A 60-Hz ac generator with a peak voltage of 110 V drives a series RC circuit with R=10.0 and C=300mF The peak current in the circuit is

To find the peak current in the circuit, we need to follow these steps:

1. Determine the angular frequency (ω): The angular frequency is given by: $\omega = 2\pi f$ where $f$ is the frequency of the AC generator.
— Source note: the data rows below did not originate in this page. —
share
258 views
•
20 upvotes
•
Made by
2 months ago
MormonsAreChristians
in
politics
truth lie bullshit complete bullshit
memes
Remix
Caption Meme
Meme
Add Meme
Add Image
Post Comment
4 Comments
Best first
Given $f = 60$ Hz, $\omega = 2\pi \times 60 = 120\pi \, \text{rad/s}$

2. Calculate the capacitive reactance (X_C): The capacitive reactance is given by: $X_C = \frac{1}{\omega C}$ where $C = 300$ mF = 0.300 F. Substituting the values, $X_C = \frac{1}{120\pi \times 0.300} = \frac{1}{36\pi} \approx 0.00884 \, \Omega$

3. Determine the impedance (Z) of the series RC circuit: The impedance is given by: $Z = \sqrt{R^2 + X_C^2}$ where $R = 10.0 \, \Omega$. Substituting the values, $Z = \sqrt{10.0^2 + 0.00884^2} \approx \sqrt{100 + 0.000078} \approx \sqrt{100} = 10.0 \, \Omega$

4. Calculate the peak current (I_0): The peak current is given by: $I_0 = \frac{V_0}{Z}$ where $V_0 = 110$ V (peak voltage). Substituting the values, $I_0 = \frac{110}{10.0} = 11.0 \, \text{A}$

Therefore, the peak current in the circuit is $11.0$ A.